Il ministero chiarisce sufficientemente come dovrà avvenire il coordinamento tra le raccolte previste e gestite dagli schemi collettivi e la raccolta da parte dei gestori del servizio urbano?

Il decreto definisce le nuove modalità e regole delle raccolte che modificano in maniera sostanziale l’attuale sistema, spostando la proprietà del rifiuto in capo ai produttori: la definizione è abbastanza chiara. Ma bisognerà vedere se il nuovo sistema influirà negativamente o positivamente sull’attuale filiera del recupero tessile. Fino ad oggi il sistema non era perfetto ma funzionava: i Comuni italiani (e ribadisco il concetto, italiani, perché solo in Italia esiste questa filiera) non hanno mai avuto particolari problemi di gestione dei cicli post consumo; i cittadini non avevano costi per lo smaltimento dei loro rifiuti tessili; le cooperative sociali che si occupano della raccolta differenziata si autofinanziavano; tutta la filiera di riuso e riciclo tessile funzionava generando profitti e lavoro con oltre l’90% del rifiuto tessile trasformato in riuso e riciclo. Bisognerà vedere se il nuovo sistema sarà all’altezza di questi numeri.
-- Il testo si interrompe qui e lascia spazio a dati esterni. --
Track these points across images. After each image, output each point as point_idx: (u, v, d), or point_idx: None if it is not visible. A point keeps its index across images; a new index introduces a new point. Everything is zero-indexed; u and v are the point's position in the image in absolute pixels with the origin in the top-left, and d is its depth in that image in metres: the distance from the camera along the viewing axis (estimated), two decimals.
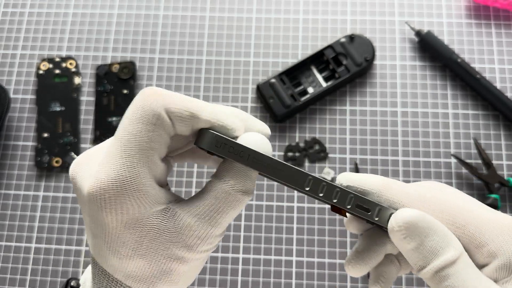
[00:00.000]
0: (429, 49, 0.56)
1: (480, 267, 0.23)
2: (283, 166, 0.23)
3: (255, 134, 0.23)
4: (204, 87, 0.56)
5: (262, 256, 0.51)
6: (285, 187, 0.53)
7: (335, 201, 0.23)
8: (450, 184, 0.52)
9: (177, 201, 0.24)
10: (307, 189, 0.24)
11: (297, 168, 0.23)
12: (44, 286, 0.51)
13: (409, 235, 0.22)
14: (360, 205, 0.23)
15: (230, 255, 0.51)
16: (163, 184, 0.25)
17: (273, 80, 0.54)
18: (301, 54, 0.57)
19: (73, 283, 0.27)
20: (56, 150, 0.54)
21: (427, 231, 0.22)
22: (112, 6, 0.60)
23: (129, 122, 0.22)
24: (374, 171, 0.53)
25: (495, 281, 0.22)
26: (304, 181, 0.23)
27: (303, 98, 0.54)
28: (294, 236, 0.51)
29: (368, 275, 0.49)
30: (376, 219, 0.23)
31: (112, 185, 0.21)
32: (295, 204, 0.52)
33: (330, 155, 0.54)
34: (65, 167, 0.54)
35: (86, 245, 0.52)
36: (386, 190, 0.24)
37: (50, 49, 0.58)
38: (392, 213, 0.23)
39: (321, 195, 0.23)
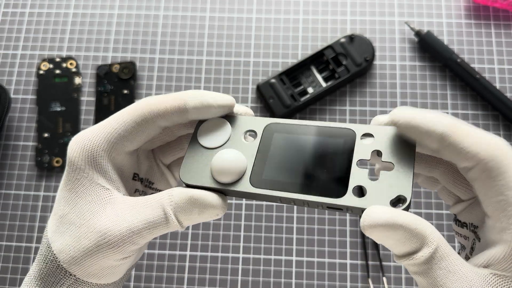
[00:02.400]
0: (428, 49, 0.56)
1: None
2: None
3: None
4: (204, 87, 0.56)
5: (262, 256, 0.51)
6: None
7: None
8: None
9: (124, 193, 0.26)
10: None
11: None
12: None
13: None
14: None
15: (230, 254, 0.51)
16: (125, 173, 0.27)
17: (273, 80, 0.54)
18: (301, 54, 0.57)
19: None
20: (56, 150, 0.54)
21: (396, 231, 0.21)
22: (112, 7, 0.60)
23: (129, 108, 0.26)
24: (374, 171, 0.53)
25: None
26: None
27: (303, 98, 0.54)
28: (294, 236, 0.51)
29: (368, 274, 0.49)
30: None
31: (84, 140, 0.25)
32: None
33: None
34: (65, 167, 0.54)
35: None
36: (453, 133, 0.22)
37: (51, 49, 0.58)
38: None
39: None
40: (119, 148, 0.26)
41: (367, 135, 0.25)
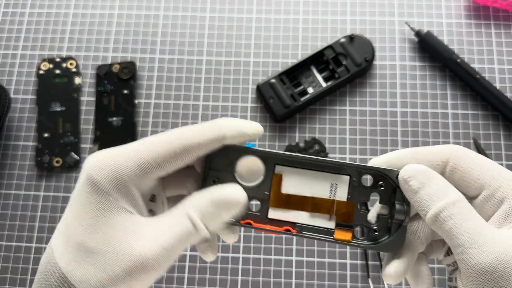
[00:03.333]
0: (428, 49, 0.56)
1: (488, 217, 0.25)
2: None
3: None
4: (204, 87, 0.56)
5: (262, 256, 0.51)
6: None
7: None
8: None
9: (147, 215, 0.26)
10: (319, 164, 0.27)
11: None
12: None
13: (414, 179, 0.25)
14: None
15: (230, 254, 0.51)
16: (146, 196, 0.27)
17: (273, 80, 0.54)
18: (301, 54, 0.57)
19: None
20: (56, 150, 0.54)
21: (430, 177, 0.25)
22: (112, 7, 0.60)
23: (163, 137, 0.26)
24: None
25: (499, 227, 0.24)
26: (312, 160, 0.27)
27: (303, 98, 0.54)
28: (294, 236, 0.51)
29: (368, 274, 0.49)
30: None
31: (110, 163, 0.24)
32: None
33: (330, 155, 0.54)
34: (65, 167, 0.54)
35: None
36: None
37: (51, 49, 0.58)
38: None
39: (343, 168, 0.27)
40: (150, 175, 0.25)
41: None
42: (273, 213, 0.27)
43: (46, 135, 0.55)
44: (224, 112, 0.55)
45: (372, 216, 0.28)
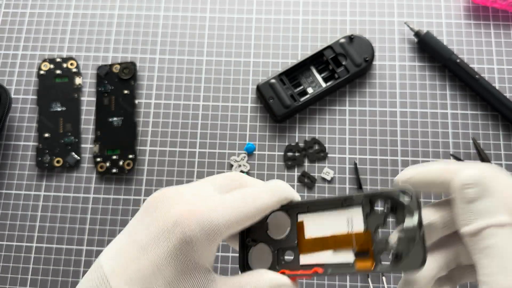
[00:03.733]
0: (428, 49, 0.56)
1: None
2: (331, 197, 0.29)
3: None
4: (204, 87, 0.57)
5: None
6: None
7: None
8: None
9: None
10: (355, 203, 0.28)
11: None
12: (45, 286, 0.51)
13: (473, 188, 0.24)
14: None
15: (230, 254, 0.51)
16: None
17: (273, 80, 0.54)
18: (301, 54, 0.57)
19: None
20: (57, 150, 0.55)
21: (489, 190, 0.24)
22: (113, 7, 0.60)
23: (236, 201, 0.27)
24: (373, 171, 0.53)
25: None
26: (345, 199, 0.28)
27: (303, 99, 0.54)
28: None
29: (368, 274, 0.49)
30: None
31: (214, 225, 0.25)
32: None
33: (329, 155, 0.54)
34: (65, 167, 0.54)
35: (87, 245, 0.52)
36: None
37: (51, 49, 0.59)
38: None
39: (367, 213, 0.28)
40: (228, 234, 0.26)
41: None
42: (304, 259, 0.29)
43: (46, 135, 0.55)
44: (224, 112, 0.56)
45: (393, 239, 0.28)
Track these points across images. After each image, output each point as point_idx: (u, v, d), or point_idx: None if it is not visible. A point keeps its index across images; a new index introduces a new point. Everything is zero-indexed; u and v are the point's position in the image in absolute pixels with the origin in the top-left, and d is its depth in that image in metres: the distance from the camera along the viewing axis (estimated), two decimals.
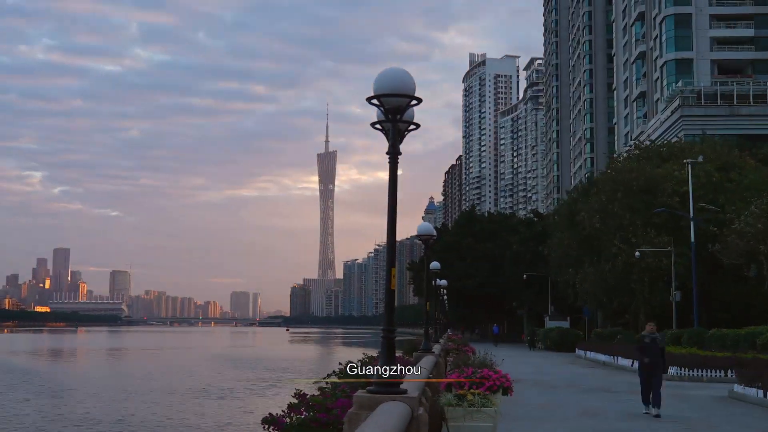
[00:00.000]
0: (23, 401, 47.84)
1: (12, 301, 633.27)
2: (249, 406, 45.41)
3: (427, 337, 25.88)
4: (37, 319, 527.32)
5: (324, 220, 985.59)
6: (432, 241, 24.32)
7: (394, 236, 10.14)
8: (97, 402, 48.10)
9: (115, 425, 38.04)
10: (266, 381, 64.59)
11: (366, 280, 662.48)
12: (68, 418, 40.41)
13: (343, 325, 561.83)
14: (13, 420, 38.98)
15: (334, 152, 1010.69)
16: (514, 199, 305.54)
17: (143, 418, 40.39)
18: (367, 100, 9.82)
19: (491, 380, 16.45)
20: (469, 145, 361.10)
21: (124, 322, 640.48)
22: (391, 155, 10.03)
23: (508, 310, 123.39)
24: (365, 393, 9.66)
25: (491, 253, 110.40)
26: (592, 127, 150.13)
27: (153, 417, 40.68)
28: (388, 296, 10.15)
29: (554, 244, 78.74)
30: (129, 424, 38.20)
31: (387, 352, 9.89)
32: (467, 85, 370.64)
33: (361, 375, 14.42)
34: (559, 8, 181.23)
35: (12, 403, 46.84)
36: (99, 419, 39.84)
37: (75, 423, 38.63)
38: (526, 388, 28.96)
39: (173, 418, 40.32)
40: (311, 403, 11.54)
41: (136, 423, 38.64)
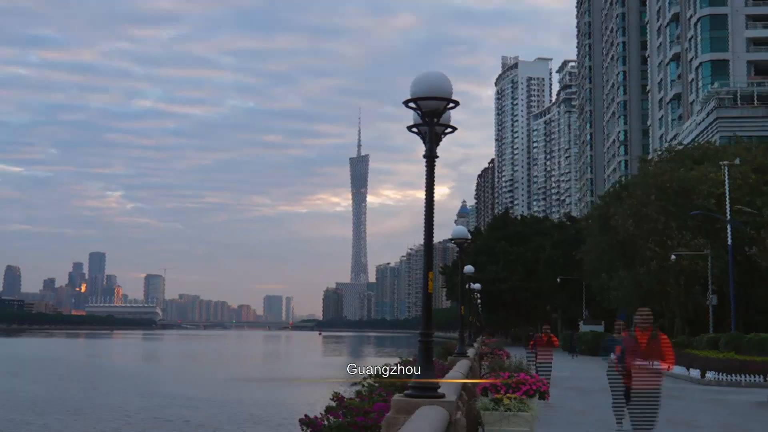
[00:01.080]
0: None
1: (48, 305, 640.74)
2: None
3: (461, 341, 25.80)
4: (73, 322, 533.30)
5: (357, 224, 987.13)
6: (466, 244, 24.28)
7: (431, 240, 10.13)
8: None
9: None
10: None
11: (399, 284, 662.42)
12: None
13: (376, 328, 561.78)
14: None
15: (366, 156, 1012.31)
16: (547, 203, 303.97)
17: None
18: (405, 104, 9.83)
19: (527, 384, 16.37)
20: (501, 148, 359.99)
21: (158, 325, 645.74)
22: (428, 158, 10.04)
23: (541, 314, 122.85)
24: (403, 397, 9.65)
25: (524, 257, 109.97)
26: (626, 130, 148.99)
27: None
28: (425, 300, 10.14)
29: (588, 248, 78.23)
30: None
31: (425, 355, 9.86)
32: (499, 88, 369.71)
33: (397, 378, 14.43)
34: (592, 10, 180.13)
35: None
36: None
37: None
38: (561, 392, 28.77)
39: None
40: (349, 406, 11.54)
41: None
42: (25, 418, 41.91)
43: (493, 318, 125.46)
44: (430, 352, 9.97)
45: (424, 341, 9.96)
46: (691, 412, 25.27)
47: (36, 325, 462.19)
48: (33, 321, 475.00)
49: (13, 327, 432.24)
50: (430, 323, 10.13)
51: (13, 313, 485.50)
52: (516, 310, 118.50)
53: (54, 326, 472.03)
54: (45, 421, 41.28)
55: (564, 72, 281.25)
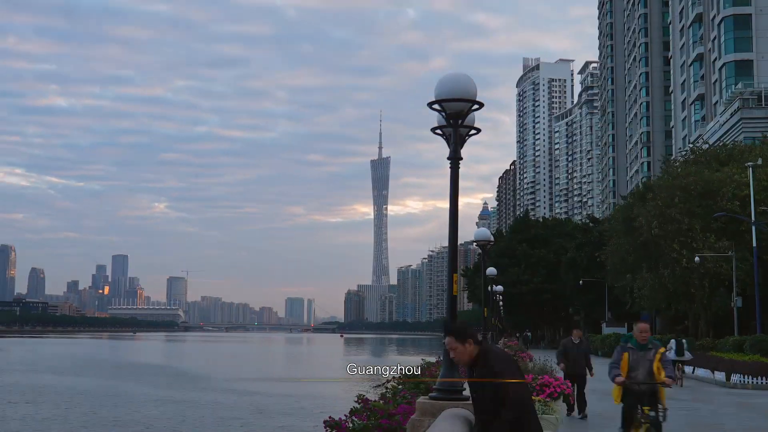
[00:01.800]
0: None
1: (72, 307, 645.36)
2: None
3: None
4: (96, 324, 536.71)
5: (378, 226, 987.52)
6: (489, 246, 24.25)
7: (456, 242, 10.12)
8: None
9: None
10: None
11: (420, 286, 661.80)
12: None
13: (397, 331, 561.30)
14: None
15: (387, 158, 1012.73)
16: (569, 204, 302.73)
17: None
18: (429, 105, 9.83)
19: (552, 387, 16.31)
20: (523, 150, 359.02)
21: (181, 327, 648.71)
22: (452, 160, 10.04)
23: (563, 317, 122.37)
24: (428, 399, 9.64)
25: (546, 259, 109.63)
26: (649, 131, 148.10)
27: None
28: (450, 302, 10.12)
29: (611, 250, 77.81)
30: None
31: (449, 358, 9.83)
32: (521, 89, 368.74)
33: (421, 380, 14.43)
34: (614, 11, 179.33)
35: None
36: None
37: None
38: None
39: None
40: (373, 408, 11.53)
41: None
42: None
43: (515, 320, 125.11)
44: None
45: None
46: (717, 416, 25.08)
47: (60, 327, 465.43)
48: (57, 323, 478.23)
49: (37, 329, 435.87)
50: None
51: (38, 315, 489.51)
52: (538, 312, 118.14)
53: (77, 328, 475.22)
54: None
55: (586, 73, 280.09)
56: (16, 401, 51.04)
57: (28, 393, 56.79)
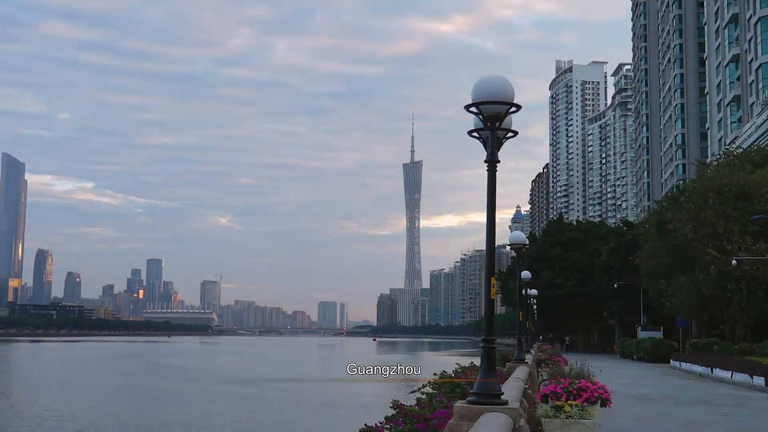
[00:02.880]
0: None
1: (107, 311, 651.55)
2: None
3: (520, 347, 25.61)
4: (131, 328, 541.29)
5: (410, 230, 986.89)
6: (524, 249, 24.12)
7: (494, 245, 10.05)
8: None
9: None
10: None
11: (452, 290, 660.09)
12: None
13: (430, 334, 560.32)
14: None
15: (419, 162, 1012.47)
16: (603, 208, 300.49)
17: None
18: (466, 108, 9.76)
19: (589, 391, 16.15)
20: (556, 153, 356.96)
21: (214, 331, 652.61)
22: (490, 163, 9.97)
23: (597, 320, 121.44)
24: (465, 404, 9.55)
25: (580, 262, 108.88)
26: (684, 133, 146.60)
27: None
28: (487, 305, 10.04)
29: (645, 253, 77.15)
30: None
31: (487, 362, 9.77)
32: (554, 92, 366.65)
33: (457, 385, 14.36)
34: (648, 12, 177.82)
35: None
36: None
37: None
38: (621, 399, 28.35)
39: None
40: (409, 413, 11.47)
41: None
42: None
43: (548, 324, 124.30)
44: (492, 358, 9.87)
45: (486, 347, 9.87)
46: (757, 421, 24.74)
47: (95, 330, 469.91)
48: (93, 327, 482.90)
49: (73, 332, 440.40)
50: (493, 329, 10.04)
51: (74, 319, 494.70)
52: (572, 316, 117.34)
53: (113, 332, 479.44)
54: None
55: (619, 75, 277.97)
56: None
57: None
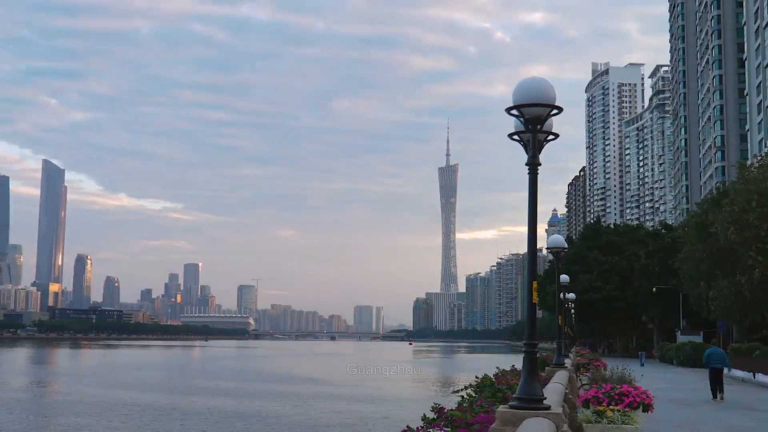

Facendo un esempio, secondo i dati ISPRA in Italia si raccolgono circa 160 mila tonnellate di rifiuti tessili urbani (tendenza in aumento) e l’attuale filiera tessile italiana del recupero di questi materiali è in grado di assorbirla. Certo ci sono alcuni passaggi che potrebbero essere migliorati, poiché alcune lavorazioni sono state delocalizzate all’estero per problematiche economiche ma, sfruttando il futuro ecocontributo, si potrebbero prevedere delle fasi di reshoring migliorando l’impronta di carbonio e creando nuovi posti di lavoro su base nazionale.

In caso contrario, se il nuovo sistema non dovesse funzionare per qualche motivo e si fermasse la filiera, ci troveremo cumuli di rifiuti tessili per le strade con un danno ambientale ed economico enorme.